Passage shown:
▬▬▬▬▬▬▬▬▬▬

Central Florida's Independent Jewish Voice

Underdogma

I know a thing or two about underdogs, having lived for some time in an underdog town in an underdog country. The town: Kiryat Shmona. The country: Israel. To the north and to the west, beyond a ridge of high hills, lay Lebanon. To the east, beyond majestic Mount Hermon, stretched Syria. I was hired for the crew of an American television broadcasting and news gathering operation headquartered in Marjayoun, southern Lebanon. This was a good three decades ago, and in those days, the south of Lebanon amounted to Israel’s “security belt.” The Lebanese in the region called it “Christian Free Lebanon.” That’s because the whole country was embroiled in civil war, coinciding with Israel’s invasion of the country (under Menachem Begin), aimed at putting an end to the regular rain of Katyusha rockets that for many years had plagued Kiryat Shmona and other northern Israeli communities. What Begin’s government called “Operation Peace for Galilee” turned into a quagmire, but in the midst of the carnage, the Lebanese Christians were able to carve out their own autonomous region, having suffered murderous attacks at the hands of Shiite and other radical Muslim militias, intent on turning what had been the “jewel” of the Mediterranean into an Islamic republic.

▬▬▬▬▬▬▬▬▬▬

Entries supplied:

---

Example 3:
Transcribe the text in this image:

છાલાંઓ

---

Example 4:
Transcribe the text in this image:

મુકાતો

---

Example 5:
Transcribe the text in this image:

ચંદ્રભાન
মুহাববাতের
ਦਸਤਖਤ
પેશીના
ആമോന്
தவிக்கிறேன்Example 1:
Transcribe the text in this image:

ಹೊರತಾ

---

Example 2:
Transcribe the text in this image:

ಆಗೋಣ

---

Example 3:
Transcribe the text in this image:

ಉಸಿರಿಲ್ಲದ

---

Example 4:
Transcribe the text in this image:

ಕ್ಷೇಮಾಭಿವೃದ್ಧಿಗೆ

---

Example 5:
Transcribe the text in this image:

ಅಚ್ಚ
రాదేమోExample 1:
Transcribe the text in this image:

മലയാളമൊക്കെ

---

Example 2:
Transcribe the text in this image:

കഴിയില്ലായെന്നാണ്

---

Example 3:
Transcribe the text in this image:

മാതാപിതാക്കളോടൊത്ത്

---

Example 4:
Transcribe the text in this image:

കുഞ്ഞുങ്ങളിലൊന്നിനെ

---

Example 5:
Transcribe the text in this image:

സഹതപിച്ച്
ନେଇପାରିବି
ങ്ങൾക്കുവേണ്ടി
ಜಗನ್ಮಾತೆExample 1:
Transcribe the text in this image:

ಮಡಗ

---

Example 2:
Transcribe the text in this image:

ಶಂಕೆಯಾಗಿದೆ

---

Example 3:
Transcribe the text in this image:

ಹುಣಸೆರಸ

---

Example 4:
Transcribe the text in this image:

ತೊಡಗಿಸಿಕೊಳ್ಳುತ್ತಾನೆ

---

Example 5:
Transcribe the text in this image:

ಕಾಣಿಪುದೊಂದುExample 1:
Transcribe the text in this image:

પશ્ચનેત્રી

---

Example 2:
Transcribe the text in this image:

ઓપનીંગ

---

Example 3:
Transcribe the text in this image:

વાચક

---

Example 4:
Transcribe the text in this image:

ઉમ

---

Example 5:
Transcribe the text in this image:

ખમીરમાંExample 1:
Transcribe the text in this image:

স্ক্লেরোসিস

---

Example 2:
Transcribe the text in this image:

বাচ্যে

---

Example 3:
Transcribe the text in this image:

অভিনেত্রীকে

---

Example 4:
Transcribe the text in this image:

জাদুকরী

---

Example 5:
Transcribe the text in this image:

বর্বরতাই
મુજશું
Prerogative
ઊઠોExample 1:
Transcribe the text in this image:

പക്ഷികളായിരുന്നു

▬▬▬▬▬▬▬▬▬▬

Brief A: Translate this sentence from the Underdogma passage into Spanish: "To the east, beyond majestic Mount Hermon, stretched Syria."
Brief B:
Answer these questions using the Underdogma passage:
(i) In which town did the writer live for some time?
(ii) Where was the American television broadcasting and news gathering operation headquartered?
(iii) What did Begin's government call the invasion of Lebanon?

Written solution A: Al este, más allá del majestuoso monte Hermón, se extendía Siria.

Written solution B:
(i) Kiryat Shmona.
(ii) Marjayoun, in southern Lebanon.
(iii) "Operation Peace for Galilee."